What is Base+fog+0.1 speed of XP2 ?

Discussion in 'Black and White' started by chat_ming_woo, Jun 17, 2004.

  1. Hi,

    May I know what is the "true speed" of XP2 defined by Adams such
    that at N-4 exposure, the film has a density
    of "film base + fog + 0.1" ?
    Have you done an experiment for this ? Thanks in advance.
  2. Others may disagree but I've long contended that the Zone System, as such, does not apply to color films, negative or slides.

    Strictly speaking, the Zone System is equal parts exposure and development. Color films are fairly resistant to being influenced by development. I suspect that C41 process chromogenic monochrome negative films are the most resistant.

    I don't see how "N-4" could be achieved with XP2 Super. It's already a low to moderate contrast film. Instead, it would make more sense to regard the film as being at its minimum contrast as-is and work up from there with filters - yellow, orange, green, red, etc. - as suitable for the conditions.
  3. I believe you can measure the foot speed of a chromogenic
    negative film using sensitometry just as effectively as you can
    measure Silver based B&W films. This has nothing to do with
    development . It is often stated that the real film speed of
    professional C41 films is lower than the box speed whish is why
    pany rate Portra 160nc at EI:100 and NPH (older version ) at
    EI: 250. I would not be surprised if the real foot speed of XP2
    was a little lower than what it says on the box but I have never
    bothered testing it. It is only really relevant doing these tests
    based around your own equipment, not using someone elses
  4. "It is only really relevant doing these tests based around your own equipment, not using someone elses figures."

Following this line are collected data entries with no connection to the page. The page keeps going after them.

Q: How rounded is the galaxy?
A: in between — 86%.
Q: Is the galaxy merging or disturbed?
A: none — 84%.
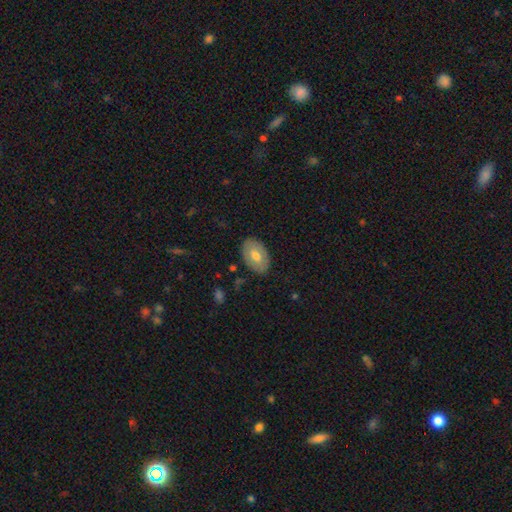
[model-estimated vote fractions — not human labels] The model was most divided on "smooth or featured": smooth: 62%, featured or disk: 32%, star or artifact: 6%. More confident: how rounded — in between (89%); merging — none (85%).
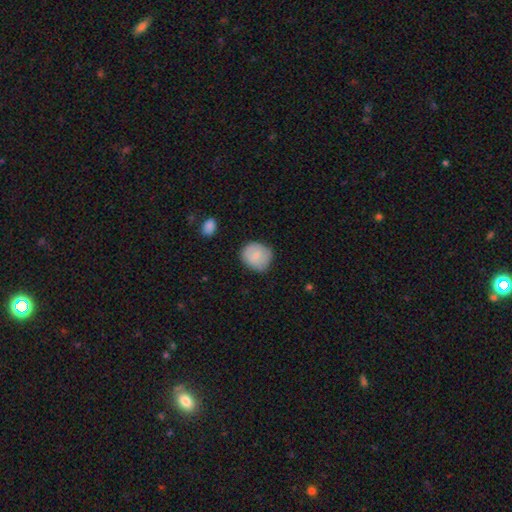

    True. If Photographers ever had to a apply for research grants as real scientists do, they never get any money becaue of the "your mileage may vary" technical approach we accept.
  5. Hi Lex,

    I am not trying to vary the development of C41. The purpose of knowing the foot speed is that I can set up the ISO such that I can make a negative with zone I having at least some detail and texture rather than being empty at all.
  6. Shoot a series of bracketed exposures at 1/2 stop intervals. Do it in various places, different subjects, a variety of lighting situations. See which speed works best for you.
  7. My suggestion is pretty much like Al's. I'd set up a textured black object and a textured white object in even light, such as open shade (bath towels or other non-reflective material would probably be best).

    Then I'd start exposing at ISO 50, working my way up in 1/2 stop increments as far as I cared to go - maybe to ISO 1600.

    After getting the negatives back from the lab I'd inspect them with a loupe - the negatives, not prints - to evaluate the point at which the black object's texture can no longer be seen and the point at which the white object becomes so overexposed and dense that it wouldn't print well. Somewhere between those extremes is the working range for the film.

    Or you can just take the advice of other people who've used the film enough to say with confidence that it works very well when exposed between ISO 200-400.
  8. Thanks for all your response and assistance.

    My final testing result is :
    Rate XP2 super (Not old XP2) at ISO 200. Then I can get a negative with 0.1 density at zone I.

    I used a light box and Sekonic 558 spot meter to do the measurement. And placed a 50mm MD lens on the film as close up lens such that the spot meter can focus accurately.

    And I discover that the old XP2 is very different from new XP2 super. The contrast of new XP2 super has increased a lot.